La diatribe de Trump lors de la rencontre avec les généraux s’est poursuivie :
Trump a songé à destituer le général John Nicholson, le commandant américain en charge des troupes en Afghanistan. "Je ne pense pas qu'il sache comment gagner", a déclaré le président, attaquant Nicholson, qui n'était pas présent à la réunion. ... "Je veux gagner", a-t-il déclaré. "Nous ne gagnons plus de guerres... Nous dépensons 7 000 milliards de dollars, tous les autres ont obtenu le pétrole et nous ne gagnons plus jamais." ... "Je n'irais pas en guerre avec vous", a déclaré Trump aux huiles galonnées. S'adressant à la pièce, le commandant en chef aboya : "Vous êtes un tas d'andouilles et de gonzesses."
Une engueulade de sergent instructeur sur des recrues à quatre étoiles. Je trouve cela assez impressionnant. Ces princes parfumés devaient être furax.
Alors que certains diront assurément que Trump a déshonoré l’armée avec sa diatribe, la plupart des soldats sur le terrain seront probablement d’accord avec son opinion sur leurs généraux.
La plupart des andouilles et gonzesses qui se trouvaient dans cette pièce ont depuis été licenciés ou mis à la retraite. Leurs remplaçants sont des béni-oui-oui plus au goût de Trump. Ils n’ont même pas protesté contre la dernière erreur de Trump. Il a chichement loué quelques unités de défense aérienne à l’Arabie saoudite et a tranquillement assassiné Qassem Soleimani en Irak alors que les bases américaines ne disposaient plus de défenses aériennes pour les protéger contre les inévitables représailles.

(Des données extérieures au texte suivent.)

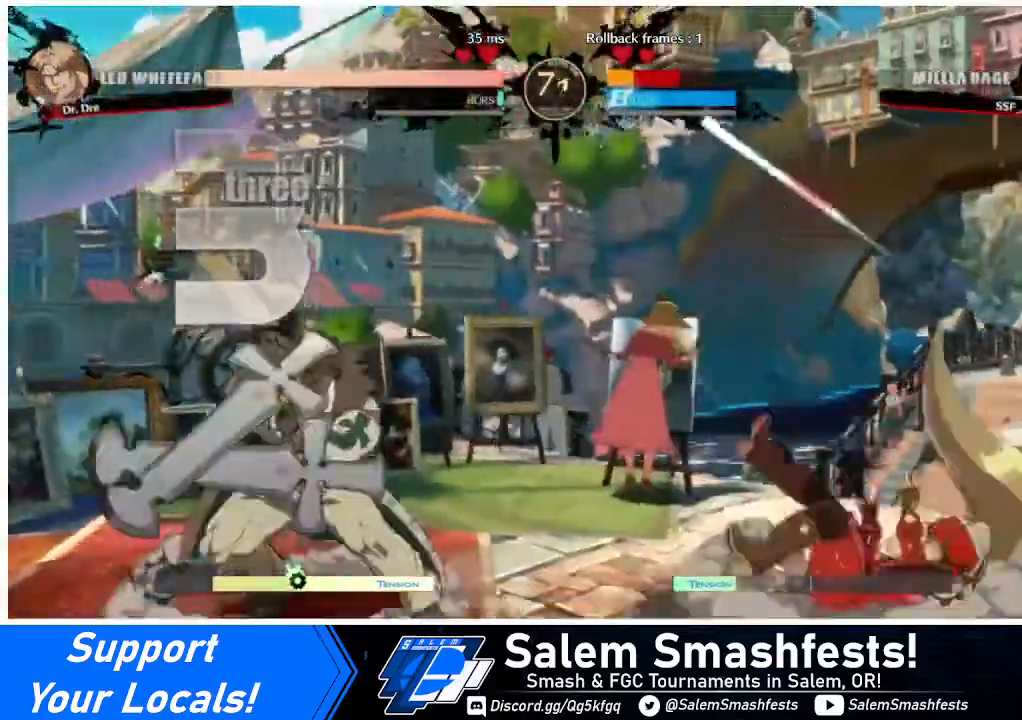
{"buttons": ["DPAD_DOWN", "DPAD_RIGHT"], "events": []}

Les dirigeants anti-Trump de la partie exécutive du triangle (le gouvernement) ont également été supprimés et remplacés par des personnes peu susceptibles de lutter contre lui.
Le troisième côté du triangle, la faction des entreprises, est heureux que Trump ait pressé la Fed d’inonder les marchés avec de l’argent gratuit. À moins que l’inévitable krach boursier ne survienne avant les élections, ce qui est peu probable, ils resteront du côté de Trump.
Avec les trois côtés du triangle de pouvoir enclins à le favoriser ou à rester neutres, Trump semble avoir de bonnes chances de gagner les prochaines élections.
Ceci à la condition qu’il ne continue pas de suivre les conseils des néocons avec un mauvais palmarès, et ne commence, par pure stupidité, une guerre contre l’Iran.